Now, if people know tax rates will be higher next year than they are this year, what will those people do this year? They will shift production and income out of next year into this year to the extent possible. As a result, income this year has already been inflated above where it otherwise should be and next year, 2011, income will be lower than it otherwise should be.

Also, the prospect of rising prices, higher interest rates and more regulations next year will further entice demand and supply to be shifted from 2011 into 2010. In my view, this shift of income and demand is a major reason that the economy in 2010 has appeared as strong as it has. When we pass the tax boundary of Jan. 1, 2011, my best guess is that the train goes off the tracks and we get our worst nightmare of a severe “double dip” recession.

In 1981, Ronald Reagan?with bipartisan support?began the first phase in a series of tax cuts passed under the Economic Recovery Tax Act (ERTA), whereby the bulk of the tax cuts didn’t take effect until Jan. 1, 1983. Reagan’s delayed tax cuts were the mirror image of President Barack Obama’s delayed tax rate increases. For 1981 and 1982 people deferred so much economic activity that real GDP was basically flat (i.e., no growth), and the unemployment rate rose to well over 10%.

But at the tax boundary of Jan. 1, 1983 the economy took off like a rocket, with average real growth reaching 7.5% in 1983 and 5.5% in 1984. It has always amazed me how tax cuts don’t work until they take effect. Mr. Obama’s experience with deferred tax rate increases will be the reverse. The economy will collapse in 2011.

Consider corporate profits as a share of GDP. Today, corporate profits as a share of GDP are way too high given the state of the U.S. economy. These high profits reflect the shift in income into 2010 from 2011. These profits will tumble in 2011, preceded most likely by the stock market.

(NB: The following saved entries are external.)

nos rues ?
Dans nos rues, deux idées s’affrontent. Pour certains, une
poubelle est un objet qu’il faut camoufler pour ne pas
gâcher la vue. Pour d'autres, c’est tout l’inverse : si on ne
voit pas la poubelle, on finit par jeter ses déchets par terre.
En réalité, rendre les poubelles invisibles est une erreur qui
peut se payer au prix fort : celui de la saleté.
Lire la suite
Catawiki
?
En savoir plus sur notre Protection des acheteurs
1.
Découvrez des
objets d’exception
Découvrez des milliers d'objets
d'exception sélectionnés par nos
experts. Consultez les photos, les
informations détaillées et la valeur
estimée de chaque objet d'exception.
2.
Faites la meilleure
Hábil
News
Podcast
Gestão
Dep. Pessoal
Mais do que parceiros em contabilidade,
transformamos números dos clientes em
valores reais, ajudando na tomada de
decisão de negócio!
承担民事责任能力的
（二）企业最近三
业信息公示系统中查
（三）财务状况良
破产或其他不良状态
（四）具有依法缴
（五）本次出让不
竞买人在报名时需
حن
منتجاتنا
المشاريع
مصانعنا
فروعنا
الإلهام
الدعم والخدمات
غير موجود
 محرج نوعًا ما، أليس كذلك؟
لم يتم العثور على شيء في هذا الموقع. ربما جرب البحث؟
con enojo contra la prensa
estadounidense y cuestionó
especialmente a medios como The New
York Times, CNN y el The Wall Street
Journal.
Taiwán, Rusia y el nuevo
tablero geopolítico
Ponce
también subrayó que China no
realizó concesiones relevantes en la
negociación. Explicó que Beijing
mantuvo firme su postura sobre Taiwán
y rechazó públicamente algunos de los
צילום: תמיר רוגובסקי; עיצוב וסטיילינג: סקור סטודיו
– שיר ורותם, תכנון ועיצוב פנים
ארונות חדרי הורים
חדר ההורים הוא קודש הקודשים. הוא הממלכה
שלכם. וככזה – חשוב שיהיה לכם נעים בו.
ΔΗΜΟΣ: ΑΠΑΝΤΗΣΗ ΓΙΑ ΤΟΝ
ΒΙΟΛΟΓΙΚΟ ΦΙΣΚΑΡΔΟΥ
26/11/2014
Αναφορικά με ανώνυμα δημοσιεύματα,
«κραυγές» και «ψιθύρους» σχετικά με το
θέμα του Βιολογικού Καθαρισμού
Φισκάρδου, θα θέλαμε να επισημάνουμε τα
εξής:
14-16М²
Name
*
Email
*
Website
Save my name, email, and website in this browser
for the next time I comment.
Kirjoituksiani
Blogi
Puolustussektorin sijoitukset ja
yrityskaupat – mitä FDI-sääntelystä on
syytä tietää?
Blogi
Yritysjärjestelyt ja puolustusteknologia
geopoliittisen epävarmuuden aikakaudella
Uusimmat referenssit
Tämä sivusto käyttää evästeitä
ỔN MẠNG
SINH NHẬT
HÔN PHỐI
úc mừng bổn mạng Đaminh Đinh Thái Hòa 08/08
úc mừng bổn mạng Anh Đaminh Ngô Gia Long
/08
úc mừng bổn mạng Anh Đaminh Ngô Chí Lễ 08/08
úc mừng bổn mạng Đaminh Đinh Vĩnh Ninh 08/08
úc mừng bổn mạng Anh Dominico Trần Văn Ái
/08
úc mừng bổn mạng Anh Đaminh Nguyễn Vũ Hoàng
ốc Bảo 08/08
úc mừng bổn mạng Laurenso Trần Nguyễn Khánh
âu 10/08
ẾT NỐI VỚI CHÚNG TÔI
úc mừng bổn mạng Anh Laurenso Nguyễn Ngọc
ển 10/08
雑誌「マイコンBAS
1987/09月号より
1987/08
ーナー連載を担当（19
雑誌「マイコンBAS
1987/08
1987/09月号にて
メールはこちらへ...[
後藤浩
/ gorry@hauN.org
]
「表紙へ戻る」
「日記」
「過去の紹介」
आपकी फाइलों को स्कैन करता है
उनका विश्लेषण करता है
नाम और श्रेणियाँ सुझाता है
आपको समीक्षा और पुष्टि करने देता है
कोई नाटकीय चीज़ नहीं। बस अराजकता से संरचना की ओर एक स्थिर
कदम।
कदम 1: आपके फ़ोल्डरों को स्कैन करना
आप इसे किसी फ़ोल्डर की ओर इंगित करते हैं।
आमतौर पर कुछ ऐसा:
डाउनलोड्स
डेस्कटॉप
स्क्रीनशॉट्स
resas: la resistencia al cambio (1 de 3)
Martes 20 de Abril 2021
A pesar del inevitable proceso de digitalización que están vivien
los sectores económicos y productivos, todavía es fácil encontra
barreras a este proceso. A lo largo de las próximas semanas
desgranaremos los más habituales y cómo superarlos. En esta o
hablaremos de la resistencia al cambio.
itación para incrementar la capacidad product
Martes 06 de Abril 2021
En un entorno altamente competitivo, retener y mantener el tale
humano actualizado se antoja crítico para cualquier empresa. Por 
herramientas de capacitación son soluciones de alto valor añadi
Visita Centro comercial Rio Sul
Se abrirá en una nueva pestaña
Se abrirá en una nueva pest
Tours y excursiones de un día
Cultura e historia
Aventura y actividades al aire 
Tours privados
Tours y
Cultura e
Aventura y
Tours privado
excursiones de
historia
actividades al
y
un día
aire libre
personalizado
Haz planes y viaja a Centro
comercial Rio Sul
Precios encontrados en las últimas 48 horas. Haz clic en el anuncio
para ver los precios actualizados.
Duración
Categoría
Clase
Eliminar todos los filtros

In 2010, without any prepayment penalties, people can cash in their Individual Retirement Accounts (IRAs), Keough deferred income accounts and 401(k) deferred income accounts. After paying their taxes, these deferred income accounts can be rolled into Roth IRAs that provide after-tax income to their owners into the future. Given what’s going to happen to tax rates, this conversion seems like a no-brainer.

The result will be a crash in tax receipts once the surge is past. If you thought deficits and unemployment have been bad lately, you ain’t seen nothing yet.